Prompt 1 –
In the coaching text, how many formations and plays does the team use?

But playoffs should not be the goal, at least not at the lower levels. Development should be the goal. In youth sports, playoffs are a by-product of developing players and managing the game well. I agree with the coaching philosophy of John Wooden that says, “Prepare your athletes, focus on excelling at the fundamentals, and the winning will take care of itself."
We have two formations and 10 plays. We get so good at those formations and plays that by the middle of the season I can call take half of a play and put it with a different play and they can figure it out. Without a break in the game, I can call a sweep right and turn it into a counter even though we did not actually practice that play during practice. From the sideline, I can yell out a play after they have lined up on the ball and they will all run the new play. How? Simplicity. Well, simplicity and we practice calling audibles during practice. 7-9-year-olds can handle that is you take the time to practice and keep it fairly simple.
I can do this because I keep things simple. “Hey athlete, where is your head? Where are your hands? Where are your feet?” They know what I am talking about because they have heard it a hundred times before. Keep it simple. If a student-athlete has to second guess what they are suppose to do the play will be over before they have had a chance to decide. Simplicity breeds success.
The lesson: keep it fun, keep it simple, teach fundamentals, then get out of the way and let the kids play.

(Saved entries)

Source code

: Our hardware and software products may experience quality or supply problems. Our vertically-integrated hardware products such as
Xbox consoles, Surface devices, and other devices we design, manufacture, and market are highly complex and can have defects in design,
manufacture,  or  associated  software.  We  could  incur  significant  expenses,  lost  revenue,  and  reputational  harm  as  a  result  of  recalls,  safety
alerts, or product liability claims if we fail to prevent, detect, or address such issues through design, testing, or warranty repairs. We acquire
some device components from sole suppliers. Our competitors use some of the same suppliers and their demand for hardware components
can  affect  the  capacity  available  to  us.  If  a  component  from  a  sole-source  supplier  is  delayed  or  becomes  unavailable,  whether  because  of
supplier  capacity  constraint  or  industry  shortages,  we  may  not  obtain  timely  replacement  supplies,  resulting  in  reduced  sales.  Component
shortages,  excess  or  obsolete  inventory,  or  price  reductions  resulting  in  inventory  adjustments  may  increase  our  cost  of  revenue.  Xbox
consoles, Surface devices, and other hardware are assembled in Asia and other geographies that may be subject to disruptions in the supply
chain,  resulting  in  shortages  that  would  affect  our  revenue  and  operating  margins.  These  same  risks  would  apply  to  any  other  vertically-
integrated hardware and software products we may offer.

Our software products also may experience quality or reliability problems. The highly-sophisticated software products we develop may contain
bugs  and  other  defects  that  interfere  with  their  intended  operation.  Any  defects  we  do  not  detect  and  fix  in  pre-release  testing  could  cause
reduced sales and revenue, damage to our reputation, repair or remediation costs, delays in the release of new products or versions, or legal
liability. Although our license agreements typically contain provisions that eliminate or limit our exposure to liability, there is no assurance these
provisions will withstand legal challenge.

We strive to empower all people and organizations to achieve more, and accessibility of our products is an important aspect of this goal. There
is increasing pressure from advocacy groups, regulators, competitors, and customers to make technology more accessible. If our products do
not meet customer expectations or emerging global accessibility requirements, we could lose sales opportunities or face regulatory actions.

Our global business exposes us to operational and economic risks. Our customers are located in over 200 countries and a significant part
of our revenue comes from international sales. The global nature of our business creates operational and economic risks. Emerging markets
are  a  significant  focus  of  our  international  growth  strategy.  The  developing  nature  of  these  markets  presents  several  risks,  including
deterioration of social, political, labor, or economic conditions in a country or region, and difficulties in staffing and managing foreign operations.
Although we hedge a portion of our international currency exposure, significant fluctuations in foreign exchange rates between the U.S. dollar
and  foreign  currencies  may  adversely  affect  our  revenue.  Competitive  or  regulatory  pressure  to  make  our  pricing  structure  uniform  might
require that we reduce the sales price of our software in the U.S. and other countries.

Prompt 2 –
Copy out word for word the stretch of the saved entries from the line containing "Our global business" through the end of the entries.

Worked solution 1 –
Two formations and 10 plays.

Worked solution 2 –
Our global business exposes us to operational and economic risks. Our customers are located in over 200 countries and a significant part
of our revenue comes from international sales. The global nature of our business creates operational and economic risks. Emerging markets
are  a  significant  focus  of  our  international  growth  strategy.  The  developing  nature  of  these  markets  presents  several  risks,  including
deterioration of social, political, labor, or economic conditions in a country or region, and difficulties in staffing and managing foreign operations.
Although we hedge a portion of our international currency exposure, significant fluctuations in foreign exchange rates between the U.S. dollar
and  foreign  currencies  may  adversely  affect  our  revenue.  Competitive  or  regulatory  pressure  to  make  our  pricing  structure  uniform  might
require that we reduce the sales price of our software in the U.S. and other countries.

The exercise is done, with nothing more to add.